While there is no way to know for sure what will happen, Theobald said she believes some flowering plants, like the avalanche lily, might fare all right in the face of climate change. The recognizable white flower, often with six petals and a yellow center, is one of the first species to flower in the spring, sometimes budding through the snow.

But she worries for species like the magenta paintbrush and bracted lousewort, which cannot tolerate shade and could be threatened by an advancing tree line. The paintbrush is also culturally significant to tribes and relies on the roots of other nearby plants for nutrients, meaning it would be difficult to reestablish.
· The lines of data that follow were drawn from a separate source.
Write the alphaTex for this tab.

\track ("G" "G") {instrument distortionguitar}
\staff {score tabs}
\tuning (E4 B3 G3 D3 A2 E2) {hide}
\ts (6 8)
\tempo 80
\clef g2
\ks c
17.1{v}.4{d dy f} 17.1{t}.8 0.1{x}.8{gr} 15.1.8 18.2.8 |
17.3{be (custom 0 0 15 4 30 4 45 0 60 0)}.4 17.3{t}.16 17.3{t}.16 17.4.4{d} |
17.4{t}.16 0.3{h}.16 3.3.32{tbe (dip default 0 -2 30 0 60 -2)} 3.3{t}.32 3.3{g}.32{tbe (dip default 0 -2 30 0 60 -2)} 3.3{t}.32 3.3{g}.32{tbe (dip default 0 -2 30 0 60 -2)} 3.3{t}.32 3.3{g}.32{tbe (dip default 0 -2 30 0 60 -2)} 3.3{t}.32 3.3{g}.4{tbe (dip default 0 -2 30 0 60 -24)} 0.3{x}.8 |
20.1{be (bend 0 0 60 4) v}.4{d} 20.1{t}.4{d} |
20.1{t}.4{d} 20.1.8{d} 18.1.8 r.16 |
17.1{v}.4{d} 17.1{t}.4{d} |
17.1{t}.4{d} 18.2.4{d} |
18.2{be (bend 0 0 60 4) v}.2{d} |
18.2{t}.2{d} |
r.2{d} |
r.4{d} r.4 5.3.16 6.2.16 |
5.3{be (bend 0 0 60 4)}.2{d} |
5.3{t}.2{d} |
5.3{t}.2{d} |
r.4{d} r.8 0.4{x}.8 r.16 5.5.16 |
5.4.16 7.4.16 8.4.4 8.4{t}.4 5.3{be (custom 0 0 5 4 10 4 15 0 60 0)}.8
“Late-season droughts and fires, that’s going to be a huge problem for all living things, plants included,” Theobald said.

— Amanda Zhou

Marmot

Marmot squeaks are the sound of the high country in the Olympics. Olympic marmots live above 4,000 feet, spending the long summer days basking, sipping dew, munching flowers, loafing and playing. A member of the squirrel family, Olympic marmots have coats with colors that range widely, from a golden brown to gray and blond. Also called, rather unkindly, rock chucks and whistle pigs, Olympic marmots are about the size of a large house cat and are very socially active and gregarious.

The Olympic marmot’s home range is almost entirely within Olympic National Park, where their antics of staking out their burrows enliven hikes through flower-flecked alpine meadows.

Marmot populations are threatened by coyote predation, scientists have found, as well as habitat fragmentation due to a rising tree line — also caused by declining snow pack and climate change, according to the Washington Department of Fish and Wildlife.

The Center for Biological Diversity petitioned the U.S. Department of Interior last year to list the Olympic marmot as a threatened species, and it advocates protecting the marmot from extinction in part by reintroducing wolves to the park to reduce coyote populations. The department hasn’t responded to the petition.

The marmots’ decline has coincided with years when there is less snowpack in the Olympics. Less snow might be making it easier for coyotes — which are not native to the park — to dig marmots out of their dens and prey on them as they emerge from hibernation.